Section Three discusses how to organize modules in your program in a logical
fashion. This makes it easier for others to locate sections of code and
organizes related sections of code together so someone can easily find important
code and ignore unimportant or unrelated code while attempting to understand
what your program does.
Section Four discusses the use of procedures within a program. This is a
continuation of the theme in Section Three, although at a lower, more detailed,
level.
Section Five discusses the program at the level of the statement. This
(large) section provides the meat of this proposal. Most of the rules this paper
presents appear in this section.
Section Six discusses those items that make up a statement (labels, names,
instructions, operands, operators, etc.) This is another large section that
presents a large number of rules one should follow when writing readable
programs. This section discusses naming conventions, appropriateness of
operators, and so on.
Section Seven discusses data types and other related topics.
Section Eight covers miscellaneous topics that the previous sections did not
cover.
1.8 Guidelines, Rules, Enforced Rules, and Exceptions
Not all rules are equally important. For example, a rule that you check the
spelling of all the words in your comments is probably less important than
suggesting that the comments all be in English[7].
Therefore, this paper uses three designations to keep things straight:
Guidelines, Rules, and Enforced Rules.

* Problem 1 *
Return the part of the style-guide overview that begins at the words "Section Six discusses" and stops after "other related topics.".
* Problem 2 *
What three designations does the style-guide overview use to rank the importance of its rules?
The material that follows has no connection to the style-guide overview.

Text descriptions of keypoints:
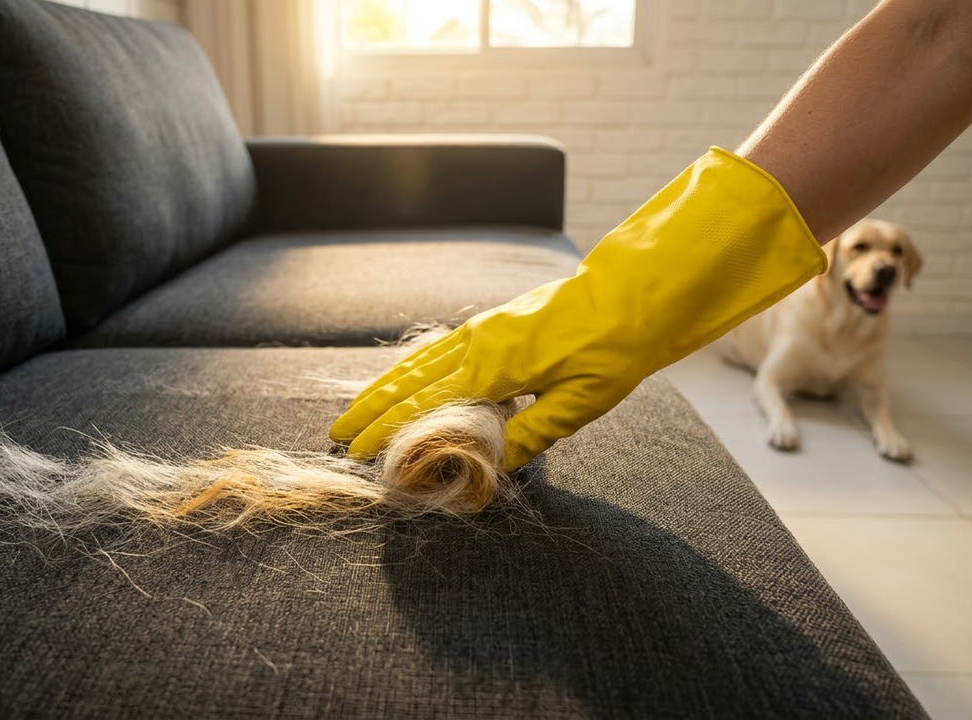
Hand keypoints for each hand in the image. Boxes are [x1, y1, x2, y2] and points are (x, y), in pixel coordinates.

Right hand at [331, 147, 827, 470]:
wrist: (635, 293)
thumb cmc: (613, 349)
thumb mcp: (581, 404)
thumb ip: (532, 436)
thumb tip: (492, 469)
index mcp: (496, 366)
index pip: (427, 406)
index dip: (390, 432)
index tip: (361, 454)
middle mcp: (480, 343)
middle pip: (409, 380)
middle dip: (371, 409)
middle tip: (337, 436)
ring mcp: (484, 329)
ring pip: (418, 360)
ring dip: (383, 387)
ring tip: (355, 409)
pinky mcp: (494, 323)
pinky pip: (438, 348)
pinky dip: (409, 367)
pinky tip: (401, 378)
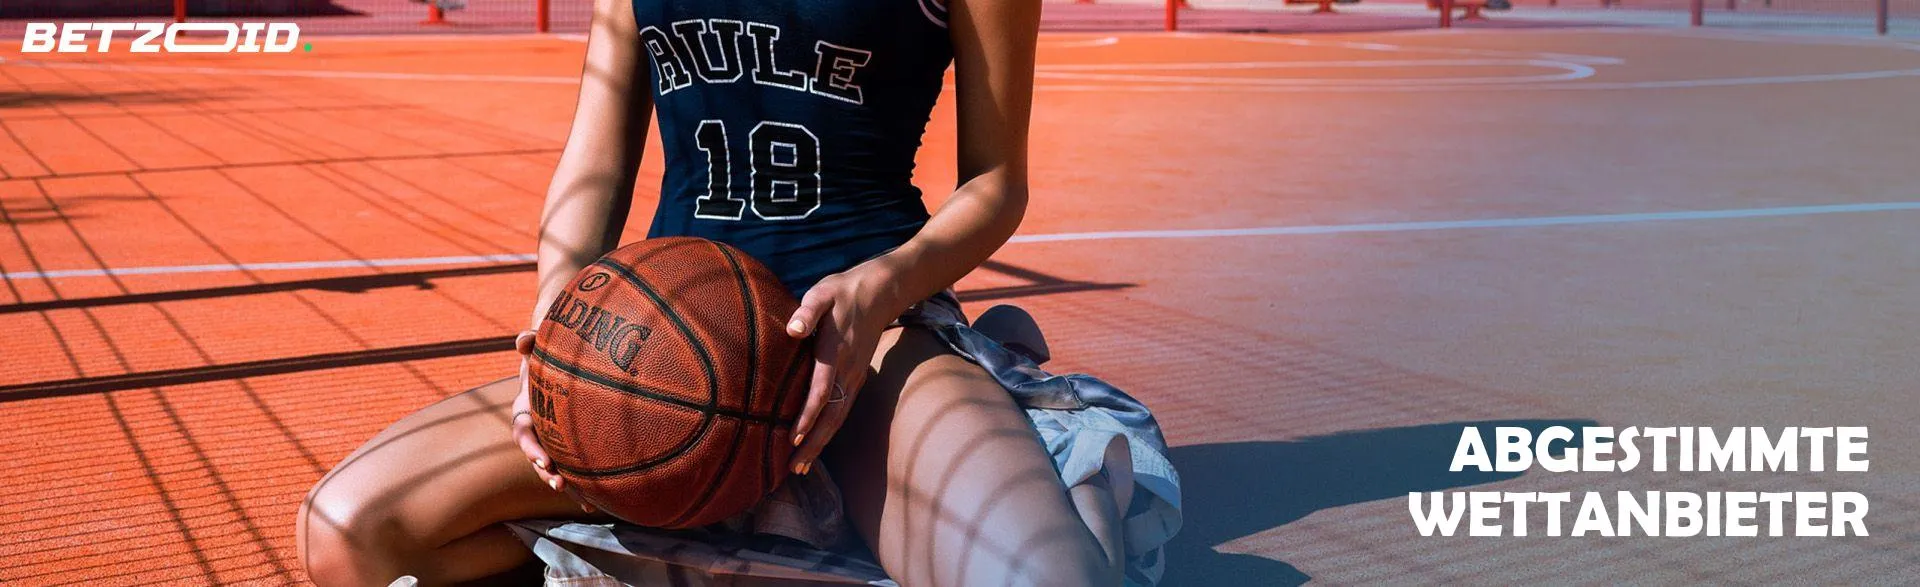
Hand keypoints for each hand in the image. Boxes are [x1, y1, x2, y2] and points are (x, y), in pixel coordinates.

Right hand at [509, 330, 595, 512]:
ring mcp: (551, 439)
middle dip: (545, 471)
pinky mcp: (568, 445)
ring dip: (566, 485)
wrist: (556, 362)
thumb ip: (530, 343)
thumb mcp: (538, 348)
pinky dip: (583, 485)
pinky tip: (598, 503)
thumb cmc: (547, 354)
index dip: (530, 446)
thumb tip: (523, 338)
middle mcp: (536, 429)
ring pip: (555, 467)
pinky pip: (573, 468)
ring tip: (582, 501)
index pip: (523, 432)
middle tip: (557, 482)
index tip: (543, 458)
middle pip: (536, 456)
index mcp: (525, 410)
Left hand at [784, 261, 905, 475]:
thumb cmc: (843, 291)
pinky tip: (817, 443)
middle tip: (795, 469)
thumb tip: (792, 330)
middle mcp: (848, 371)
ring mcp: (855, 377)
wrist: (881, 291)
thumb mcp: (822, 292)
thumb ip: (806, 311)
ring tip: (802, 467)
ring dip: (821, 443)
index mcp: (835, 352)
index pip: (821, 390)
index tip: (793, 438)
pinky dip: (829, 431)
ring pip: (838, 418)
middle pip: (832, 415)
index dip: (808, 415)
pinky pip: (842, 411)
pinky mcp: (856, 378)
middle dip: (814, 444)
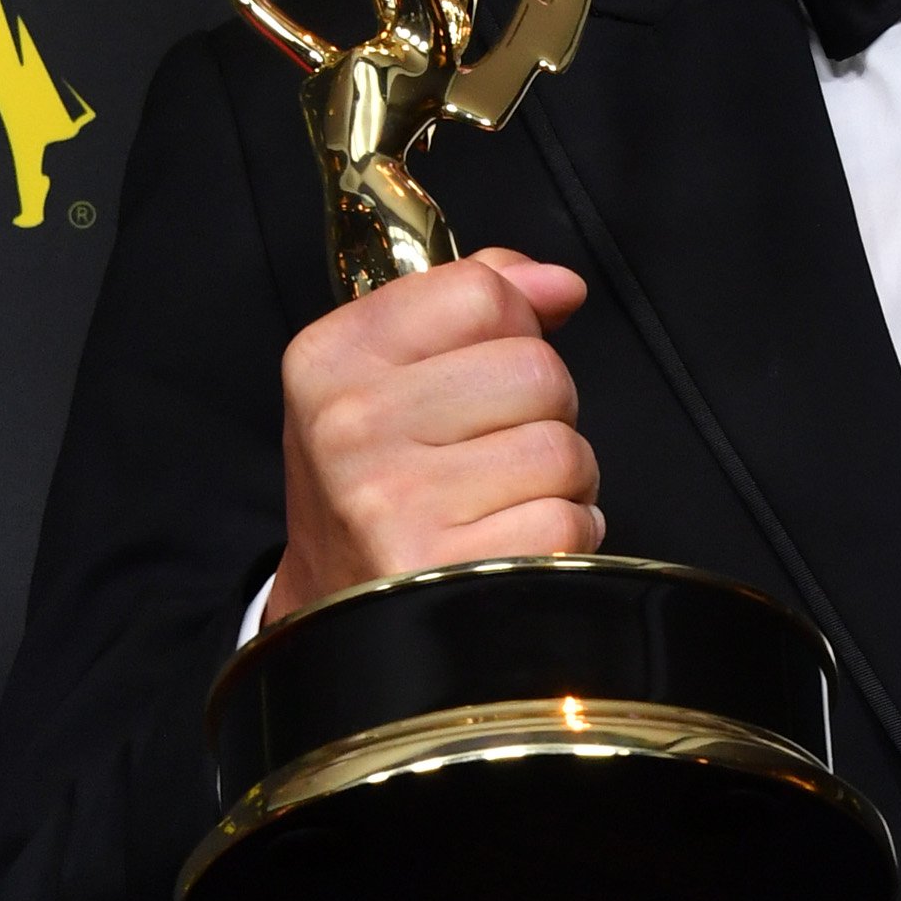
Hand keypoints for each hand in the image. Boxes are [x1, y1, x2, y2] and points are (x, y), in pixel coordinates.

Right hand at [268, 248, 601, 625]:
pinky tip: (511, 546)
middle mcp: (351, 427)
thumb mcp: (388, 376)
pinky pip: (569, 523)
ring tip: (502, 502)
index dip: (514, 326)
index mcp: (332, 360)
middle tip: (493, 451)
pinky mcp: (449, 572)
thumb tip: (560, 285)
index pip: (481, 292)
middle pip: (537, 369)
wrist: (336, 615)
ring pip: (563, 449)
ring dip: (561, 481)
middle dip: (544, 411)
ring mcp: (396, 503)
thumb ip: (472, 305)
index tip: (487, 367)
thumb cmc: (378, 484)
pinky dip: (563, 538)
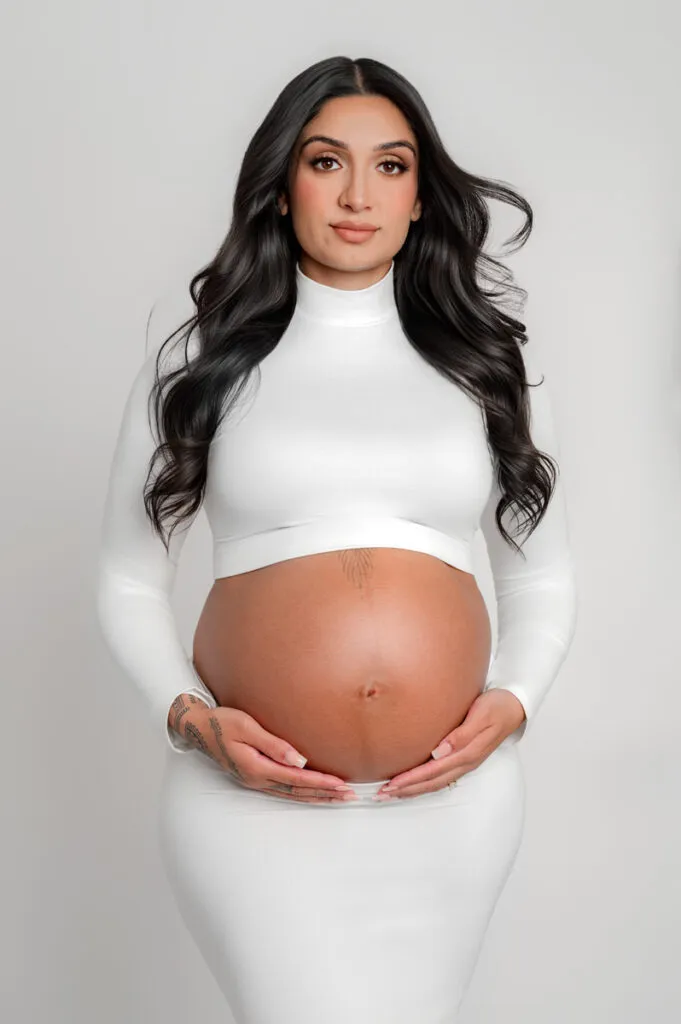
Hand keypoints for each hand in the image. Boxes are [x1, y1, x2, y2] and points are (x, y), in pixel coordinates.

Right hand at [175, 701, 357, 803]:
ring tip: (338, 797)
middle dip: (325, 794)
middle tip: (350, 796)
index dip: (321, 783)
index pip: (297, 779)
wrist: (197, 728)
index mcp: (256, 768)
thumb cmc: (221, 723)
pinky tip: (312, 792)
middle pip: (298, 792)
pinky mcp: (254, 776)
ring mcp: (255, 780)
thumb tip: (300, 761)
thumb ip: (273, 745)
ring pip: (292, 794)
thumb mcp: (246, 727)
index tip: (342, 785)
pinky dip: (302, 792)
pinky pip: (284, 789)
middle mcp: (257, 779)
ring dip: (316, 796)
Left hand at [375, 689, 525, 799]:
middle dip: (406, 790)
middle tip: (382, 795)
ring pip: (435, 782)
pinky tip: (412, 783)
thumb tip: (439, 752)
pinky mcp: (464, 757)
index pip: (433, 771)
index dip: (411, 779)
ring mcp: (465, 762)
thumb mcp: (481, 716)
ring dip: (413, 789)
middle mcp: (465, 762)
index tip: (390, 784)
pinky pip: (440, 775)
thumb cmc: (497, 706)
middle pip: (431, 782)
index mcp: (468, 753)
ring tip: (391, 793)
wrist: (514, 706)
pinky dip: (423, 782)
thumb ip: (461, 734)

* Result 1 *
Section Six discusses those items that make up a statement (labels, names,
instructions, operands, operators, etc.) This is another large section that
presents a large number of rules one should follow when writing readable
programs. This section discusses naming conventions, appropriateness of
operators, and so on.
Section Seven discusses data types and other related topics.

* Result 2 *
Guidelines, Rules, and Enforced Rules.